The negative impact of involution on higher education in universities deserves the attention of educators, as it brings new academic pressure and further threatens the mental health of college students, especially medical students who already face heavy academic pressure. In higher education, medical students deal with many more types of challenging stressors than most students with other majors, including curricular aspects, learning environments, intense academic demands and workloads, personal life events, and psychological pressures that are difficult to cope with 2,3. Medical students’ academic and emotional demands are more prominent than those of any other profession 4. Research has shown that stress is a double-edged sword for medical students that can either increase their chances of success or prevent them from enhancing their performance 5.
To medical students, stress provides motivation that, to some extent, can be considered an academic stimulation. However, prolonged stress can lower academic performance and lead to health problems 6. A study in China indicated that, to a certain extent, stress scores might negatively correlate with academic performance among medical students 5. In addition, many studies have shown evidence of a link between stressful events and physical health in all college students, including medical students 7,8. For example, among several psychosocial factors, emotional stress has been recognized as a modifiable risk factor for cardiovascular disease 9–11 and could cause cardiovascular consequences for medical students when long-term stressors are placed on them 7. Continuous stress further impacts students by negatively affecting their self-concept, such as self-worth, general health, and immune functions 12. Therefore, researchers have explored factors such as anxiety and depression, which are associated with stress 13,14. The negative emotions caused by these pressures reduce life satisfaction 15, threaten the mental health of medical students, hinder their self-development 16, and cause serious socioeconomic burdens 17.

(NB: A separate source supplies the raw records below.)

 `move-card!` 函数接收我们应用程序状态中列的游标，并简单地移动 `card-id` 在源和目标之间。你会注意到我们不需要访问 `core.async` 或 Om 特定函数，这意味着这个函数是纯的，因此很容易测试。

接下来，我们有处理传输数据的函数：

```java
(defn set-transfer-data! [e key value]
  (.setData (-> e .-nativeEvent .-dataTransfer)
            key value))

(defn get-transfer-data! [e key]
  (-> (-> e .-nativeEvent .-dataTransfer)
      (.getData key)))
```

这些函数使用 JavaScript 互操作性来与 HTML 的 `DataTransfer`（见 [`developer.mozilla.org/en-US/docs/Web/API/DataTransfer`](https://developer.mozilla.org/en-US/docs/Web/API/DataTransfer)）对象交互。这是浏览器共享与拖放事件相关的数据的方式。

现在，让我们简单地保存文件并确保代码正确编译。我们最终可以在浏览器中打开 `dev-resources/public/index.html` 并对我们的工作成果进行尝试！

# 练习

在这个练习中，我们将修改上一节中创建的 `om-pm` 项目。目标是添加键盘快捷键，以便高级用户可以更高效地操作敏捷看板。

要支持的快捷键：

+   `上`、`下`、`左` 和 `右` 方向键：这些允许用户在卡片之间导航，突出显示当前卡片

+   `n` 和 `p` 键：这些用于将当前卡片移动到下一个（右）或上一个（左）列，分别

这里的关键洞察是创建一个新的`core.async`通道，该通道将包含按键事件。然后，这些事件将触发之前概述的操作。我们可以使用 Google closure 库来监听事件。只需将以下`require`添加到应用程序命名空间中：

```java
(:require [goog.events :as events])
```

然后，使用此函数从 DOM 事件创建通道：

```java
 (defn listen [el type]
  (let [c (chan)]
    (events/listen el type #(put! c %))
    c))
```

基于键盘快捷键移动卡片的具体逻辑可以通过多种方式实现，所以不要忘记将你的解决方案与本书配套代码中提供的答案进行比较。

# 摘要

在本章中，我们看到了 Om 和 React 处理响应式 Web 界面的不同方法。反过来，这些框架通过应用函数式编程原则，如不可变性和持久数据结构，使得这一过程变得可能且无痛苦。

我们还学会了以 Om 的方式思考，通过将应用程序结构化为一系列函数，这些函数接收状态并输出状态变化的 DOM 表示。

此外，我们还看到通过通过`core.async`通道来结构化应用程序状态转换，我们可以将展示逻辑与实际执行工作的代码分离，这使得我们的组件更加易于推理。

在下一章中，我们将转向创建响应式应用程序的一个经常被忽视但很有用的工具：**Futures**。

Despite the growing evidence for a positive relationship between involution behavior and stress level among college students, the debate over whether involution causes mental health problem has persisted. A survey by da found that involution does not always have a positive correlation with anxiety among college students in different contexts. No previous studies have considered the psychological adjustment among medical students in coping with stress under Chinese academic involution. Under academic involution, exploring the process of coping with stress and psychological adjustment from medical students’ perspectives can be targeted to identify the adverse consequence caused by stress, and provide a basis for appropriate internal and external interventions to address the mental health problem and stress response for medical students in the future. Hence, this study aims to explore the experiences of medical students coping with stress under academic involution and construct an interpretive understanding from the medical students’ perspective by using constructivist grounded theory.